Task prompt:
Hunt for the word "http" across the entries below, copying each line that holds it.

Data supplied:
-*-*-

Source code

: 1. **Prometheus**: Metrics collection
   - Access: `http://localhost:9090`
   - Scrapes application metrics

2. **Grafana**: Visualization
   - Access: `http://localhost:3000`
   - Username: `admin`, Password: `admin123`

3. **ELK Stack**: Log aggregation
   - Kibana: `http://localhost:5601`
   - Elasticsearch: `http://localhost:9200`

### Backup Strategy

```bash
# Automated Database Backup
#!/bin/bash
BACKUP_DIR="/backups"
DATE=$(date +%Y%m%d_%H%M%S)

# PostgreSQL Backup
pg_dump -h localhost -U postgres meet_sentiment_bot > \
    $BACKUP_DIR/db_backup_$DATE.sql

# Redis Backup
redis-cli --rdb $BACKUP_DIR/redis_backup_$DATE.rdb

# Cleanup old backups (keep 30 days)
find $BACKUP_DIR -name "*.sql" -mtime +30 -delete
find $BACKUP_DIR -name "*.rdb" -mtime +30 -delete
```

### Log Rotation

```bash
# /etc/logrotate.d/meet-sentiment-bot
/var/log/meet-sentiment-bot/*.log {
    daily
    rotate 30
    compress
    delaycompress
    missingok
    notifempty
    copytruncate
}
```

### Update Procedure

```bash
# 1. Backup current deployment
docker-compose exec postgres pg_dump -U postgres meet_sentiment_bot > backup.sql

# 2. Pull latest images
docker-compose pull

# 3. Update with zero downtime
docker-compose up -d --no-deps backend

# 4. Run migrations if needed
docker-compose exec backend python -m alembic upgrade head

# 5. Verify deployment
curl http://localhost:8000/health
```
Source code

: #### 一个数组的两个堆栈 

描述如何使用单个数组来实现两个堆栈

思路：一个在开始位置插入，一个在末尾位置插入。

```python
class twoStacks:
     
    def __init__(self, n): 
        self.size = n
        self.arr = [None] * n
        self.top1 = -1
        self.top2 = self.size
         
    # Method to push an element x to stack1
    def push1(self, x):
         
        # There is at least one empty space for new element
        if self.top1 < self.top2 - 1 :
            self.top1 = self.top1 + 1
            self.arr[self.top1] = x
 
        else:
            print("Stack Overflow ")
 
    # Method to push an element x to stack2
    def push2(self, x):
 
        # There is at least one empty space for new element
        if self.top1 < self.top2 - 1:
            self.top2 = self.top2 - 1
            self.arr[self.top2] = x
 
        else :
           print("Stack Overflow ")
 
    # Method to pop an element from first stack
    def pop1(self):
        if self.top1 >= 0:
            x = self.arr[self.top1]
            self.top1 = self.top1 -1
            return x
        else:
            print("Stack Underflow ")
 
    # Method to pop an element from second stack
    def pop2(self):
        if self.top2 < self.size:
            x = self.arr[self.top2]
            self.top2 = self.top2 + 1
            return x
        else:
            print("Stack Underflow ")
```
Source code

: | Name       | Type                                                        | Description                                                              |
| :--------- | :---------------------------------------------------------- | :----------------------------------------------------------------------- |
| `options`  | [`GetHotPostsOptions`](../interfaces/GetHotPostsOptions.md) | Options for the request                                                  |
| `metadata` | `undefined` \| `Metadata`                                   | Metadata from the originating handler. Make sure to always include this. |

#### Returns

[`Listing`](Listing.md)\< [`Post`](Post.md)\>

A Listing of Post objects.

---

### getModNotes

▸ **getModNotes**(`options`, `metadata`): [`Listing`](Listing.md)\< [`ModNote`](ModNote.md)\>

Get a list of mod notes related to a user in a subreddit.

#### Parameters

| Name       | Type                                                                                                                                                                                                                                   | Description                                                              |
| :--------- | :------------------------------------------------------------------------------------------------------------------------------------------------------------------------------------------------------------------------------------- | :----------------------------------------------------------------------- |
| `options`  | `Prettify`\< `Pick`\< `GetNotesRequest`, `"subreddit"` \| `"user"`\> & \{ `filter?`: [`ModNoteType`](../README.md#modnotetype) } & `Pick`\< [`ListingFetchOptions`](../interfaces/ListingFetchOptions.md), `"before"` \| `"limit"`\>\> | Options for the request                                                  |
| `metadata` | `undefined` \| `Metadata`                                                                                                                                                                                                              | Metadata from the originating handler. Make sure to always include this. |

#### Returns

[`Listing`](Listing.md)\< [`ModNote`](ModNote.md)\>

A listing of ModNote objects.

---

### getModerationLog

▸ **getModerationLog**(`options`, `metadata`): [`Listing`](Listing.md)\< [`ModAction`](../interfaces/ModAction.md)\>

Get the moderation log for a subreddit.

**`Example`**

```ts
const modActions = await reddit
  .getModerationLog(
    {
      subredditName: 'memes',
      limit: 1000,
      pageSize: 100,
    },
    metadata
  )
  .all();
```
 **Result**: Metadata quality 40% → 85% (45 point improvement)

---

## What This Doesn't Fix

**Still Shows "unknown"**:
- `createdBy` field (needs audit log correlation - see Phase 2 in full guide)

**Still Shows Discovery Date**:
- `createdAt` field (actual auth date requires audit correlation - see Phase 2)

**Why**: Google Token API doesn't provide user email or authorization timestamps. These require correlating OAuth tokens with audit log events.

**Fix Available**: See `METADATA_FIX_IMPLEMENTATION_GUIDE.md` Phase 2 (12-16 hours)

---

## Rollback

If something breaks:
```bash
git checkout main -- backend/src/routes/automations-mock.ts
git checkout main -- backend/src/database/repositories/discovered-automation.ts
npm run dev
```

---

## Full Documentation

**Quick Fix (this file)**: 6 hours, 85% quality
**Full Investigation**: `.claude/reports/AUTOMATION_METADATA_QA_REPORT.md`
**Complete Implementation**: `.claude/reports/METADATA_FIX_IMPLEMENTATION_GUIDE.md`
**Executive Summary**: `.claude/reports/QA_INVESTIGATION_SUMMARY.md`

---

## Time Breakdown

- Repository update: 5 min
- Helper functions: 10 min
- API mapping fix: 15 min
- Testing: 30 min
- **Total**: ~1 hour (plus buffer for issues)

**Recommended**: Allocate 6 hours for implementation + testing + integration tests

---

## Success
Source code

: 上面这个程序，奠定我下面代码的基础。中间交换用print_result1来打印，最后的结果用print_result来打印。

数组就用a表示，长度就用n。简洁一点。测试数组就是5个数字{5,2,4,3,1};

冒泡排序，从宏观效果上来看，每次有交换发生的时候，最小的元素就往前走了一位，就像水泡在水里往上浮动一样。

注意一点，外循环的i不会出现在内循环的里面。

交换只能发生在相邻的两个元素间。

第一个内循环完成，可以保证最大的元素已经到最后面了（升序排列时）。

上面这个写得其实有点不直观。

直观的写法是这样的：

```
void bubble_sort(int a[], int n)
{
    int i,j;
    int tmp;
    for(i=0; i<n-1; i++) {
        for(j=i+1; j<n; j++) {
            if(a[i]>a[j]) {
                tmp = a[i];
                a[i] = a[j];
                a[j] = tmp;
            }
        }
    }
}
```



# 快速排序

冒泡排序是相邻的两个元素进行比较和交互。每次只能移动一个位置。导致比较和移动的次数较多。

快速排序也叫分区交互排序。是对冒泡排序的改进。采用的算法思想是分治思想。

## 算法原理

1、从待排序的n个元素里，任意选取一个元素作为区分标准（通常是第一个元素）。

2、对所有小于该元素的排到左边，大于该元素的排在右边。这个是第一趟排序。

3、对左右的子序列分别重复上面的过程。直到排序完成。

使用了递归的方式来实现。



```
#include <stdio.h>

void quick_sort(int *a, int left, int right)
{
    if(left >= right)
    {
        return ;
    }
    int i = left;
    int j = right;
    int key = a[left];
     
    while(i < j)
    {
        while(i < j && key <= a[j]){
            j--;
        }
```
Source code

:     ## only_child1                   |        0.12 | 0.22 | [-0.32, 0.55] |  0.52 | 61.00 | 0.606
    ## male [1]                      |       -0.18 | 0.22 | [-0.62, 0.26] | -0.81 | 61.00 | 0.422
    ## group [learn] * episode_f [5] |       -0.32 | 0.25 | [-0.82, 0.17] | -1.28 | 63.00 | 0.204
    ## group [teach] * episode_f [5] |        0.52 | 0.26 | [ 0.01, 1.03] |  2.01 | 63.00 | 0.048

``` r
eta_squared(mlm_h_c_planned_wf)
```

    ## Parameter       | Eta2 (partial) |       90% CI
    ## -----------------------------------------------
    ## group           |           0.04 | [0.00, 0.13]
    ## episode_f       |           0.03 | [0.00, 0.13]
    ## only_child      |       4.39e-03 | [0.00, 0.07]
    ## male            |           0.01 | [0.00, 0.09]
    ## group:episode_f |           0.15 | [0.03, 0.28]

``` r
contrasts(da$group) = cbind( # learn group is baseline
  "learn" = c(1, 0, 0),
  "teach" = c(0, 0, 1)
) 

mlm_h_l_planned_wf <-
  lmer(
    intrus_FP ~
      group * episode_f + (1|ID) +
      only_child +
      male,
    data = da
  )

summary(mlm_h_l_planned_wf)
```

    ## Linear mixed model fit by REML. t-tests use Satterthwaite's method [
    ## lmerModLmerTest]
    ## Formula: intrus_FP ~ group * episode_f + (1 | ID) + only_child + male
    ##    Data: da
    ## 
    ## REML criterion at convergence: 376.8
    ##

-*-*-

Task result:
   - Access: `http://localhost:9090`
   - Access: `http://localhost:3000`
   - Kibana: `http://localhost:5601`
   - Elasticsearch: `http://localhost:9200`
curl http://localhost:8000/health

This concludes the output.